Among the entries below, how many lines hold the word "hidden"? Reply with the number only.

Data extracts:
----

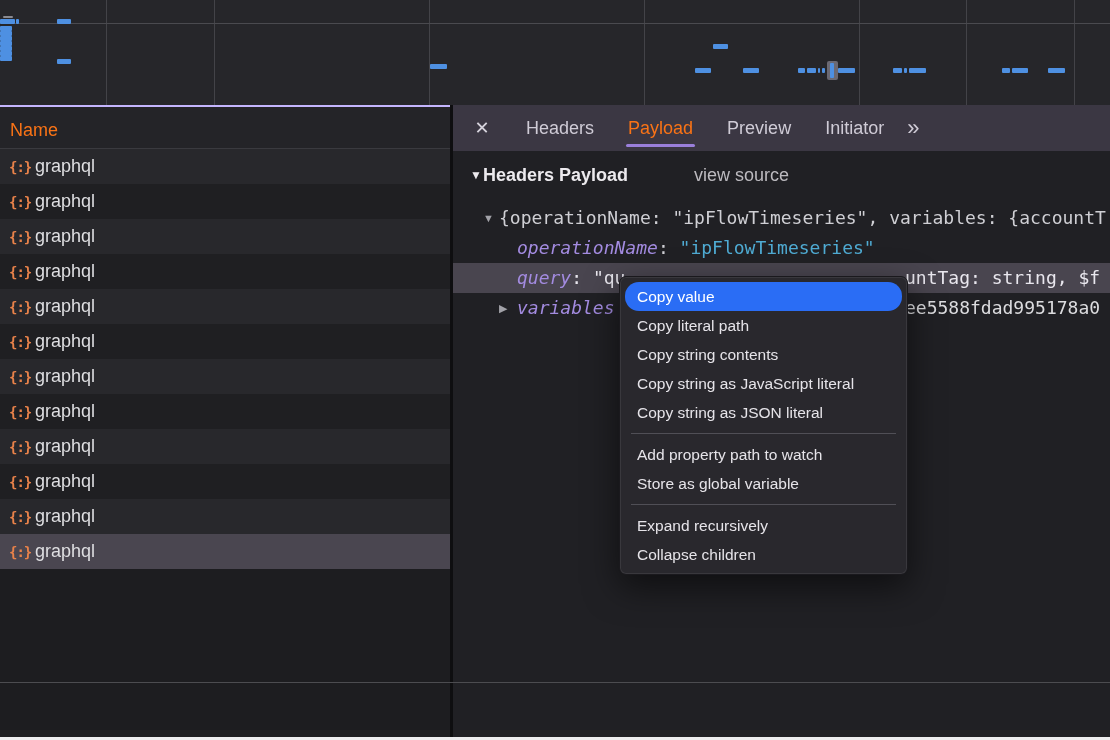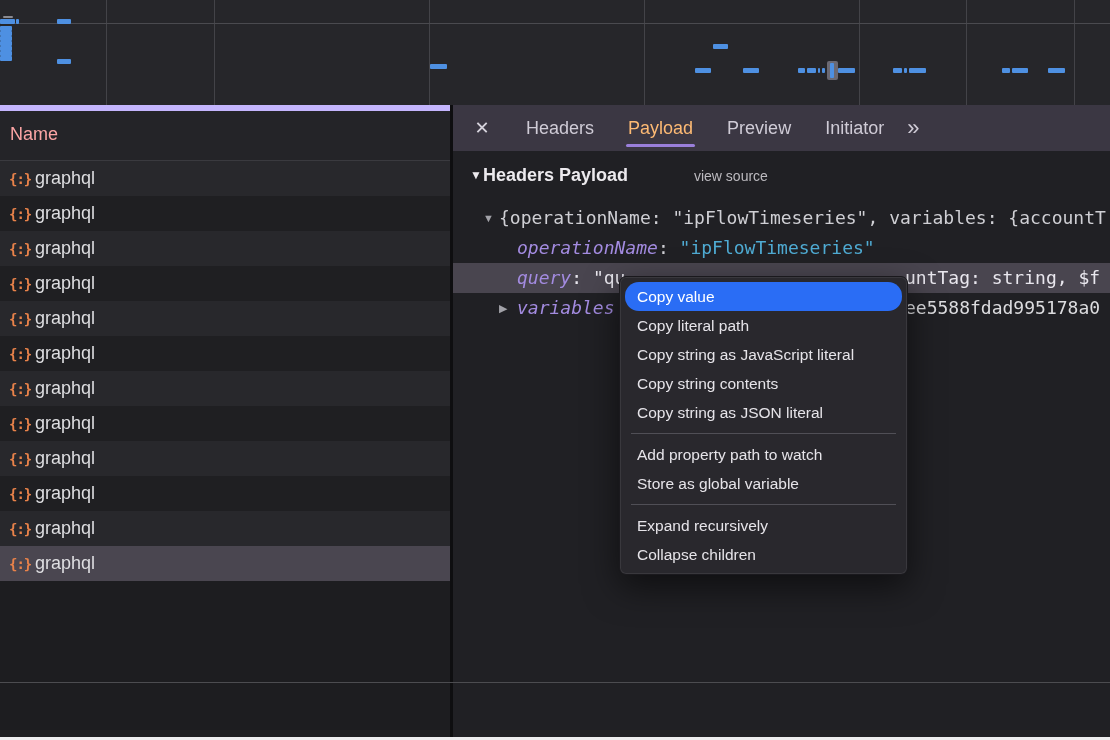--- a/index.html
+++ b/index.html
@@ -24,23 +24,23 @@
   .ov-dash{position:absolute;height:2px;background:#8a8a90;border-radius:1px;}
   .ov-marker{position:absolute;background:#6b6973;border-radius:2px;}
   .ov-marker-bar{position:absolute;background:var(--bar-blue);border-radius:1px;}
   
   .vdivider{position:absolute;left:450px;top:105px;width:3px;height:635px;background:#0e0e10;}
   .footer-line{position:absolute;left:0;top:682px;width:1110px;height:1px;background:#4c4c50;z-index:3;}
   .bottom-edge{position:absolute;left:0;bottom:0;width:1110px;height:3px;background:#ededef;z-index:9;}
   
   .left-panel{position:absolute;left:0;top:105px;width:450px;height:635px;background:#1d1d20;}
   .name-header{
-    height:56px;line-height:46px;background:#242428;color:#fca5a5;
+    height:44px;line-height:46px;background:#242428;color:#f97316;
     font-size:18px;padding-left:10px;border-bottom:1px solid #3a3a3f;
-    border-top:6px solid #c4b5fd;box-sizing:border-box;
+    border-top:2px solid #c4b5fd;box-sizing:border-box;
   }
   .req-row{
     height:35px;display:flex;align-items:center;font-size:18px;color:#dfdfe2;
     cursor:default;
   }
   .req-row:nth-child(odd){background:#28282c;}
   .req-row:nth-child(even){background:#1f1f22;}
   .req-row.selected{background:#4a4650;}
   .json-icon{
     width:26px;margin-left:9px;font-family:"DejaVu Sans Mono",monospace;
@@ -53,36 +53,36 @@
     padding-left:16px;box-sizing:border-box;
   }
   .tab-close{
     width:26px;display:flex;align-items:center;justify-content:center;
     color:#d7d4dd;font-size:18px;margin-right:14px;cursor:pointer;
   }
   .tab{
     display:flex;align-items:center;padding:0 2px;margin:0 15px;
     color:#cfcbd6;font-size:18px;position:relative;cursor:pointer;white-space:nowrap;
   }
-  .tab.selected{color:#fdba74;}
+  .tab.selected{color:#f97316;}
   .tab.selected::after{
     content:"";position:absolute;left:0;right:0;bottom:4px;height:3px;
     border-radius:2px;background:var(--accent-purple);
   }
   .tab-more{
     display:flex;align-items:center;color:#cfcbd6;font-size:22px;margin-left:6px;cursor:pointer;
   }
   
   .payload{position:relative;width:100%;height:543px;overflow:hidden;}
   .payload-head{
     display:flex;align-items:baseline;padding:14px 0 0 17px;height:30px;
   }
   .payload-title{font-size:18px;font-weight:bold;color:#eceaee;}
   .payload-title .tri{font-size:12px;vertical-align:2px;margin-right:1px;}
-  .view-source{font-size:14px;color:#bcbabf;margin-left:66px;cursor:pointer;}
+  .view-source{font-size:18px;color:#bcbabf;margin-left:66px;cursor:pointer;}
   .tree{margin-top:8px;font-family:"DejaVu Sans Mono",monospace;font-size:18px;color:#cfcfd4;}
   .tree-row{position:relative;height:30px;line-height:30px;white-space:nowrap;overflow:hidden;}
   .tree-row .tri{
     position:absolute;font-size:11px;color:#a2a2a8;top:0;line-height:30px;
     font-family:"Liberation Sans",sans-serif;cursor:pointer;
   }
   .tri-preview{left:30px;}
   .tri-vars{left:46px;}
   .row-preview{padding-left:46px;}
   .row-kv{padding-left:64px;}
@@ -235,22 +235,22 @@
       </div>
     </div>
   </div>
 
   <div class="vdivider"></div>
   <div class="footer-line"></div>
 
   <div class="context-menu" id="context-menu">
       <div class="menu-item highlighted">Copy value</div>
       <div class="menu-item">Copy literal path</div>
+      <div class="menu-item">Copy string contents</div>
       <div class="menu-item">Copy string as JavaScript literal</div>
-      <div class="menu-item">Copy string contents</div>
       <div class="menu-item">Copy string as JSON literal</div>
       <div class="menu-sep"></div>
       <div class="menu-item">Add property path to watch</div>
       <div class="menu-item">Store as global variable</div>
       <div class="menu-sep"></div>
       <div class="menu-item">Expand recursively</div>
       <div class="menu-item">Collapse children</div>
     </div>
 
   <div class="bottom-edge"></div>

----

Response:
2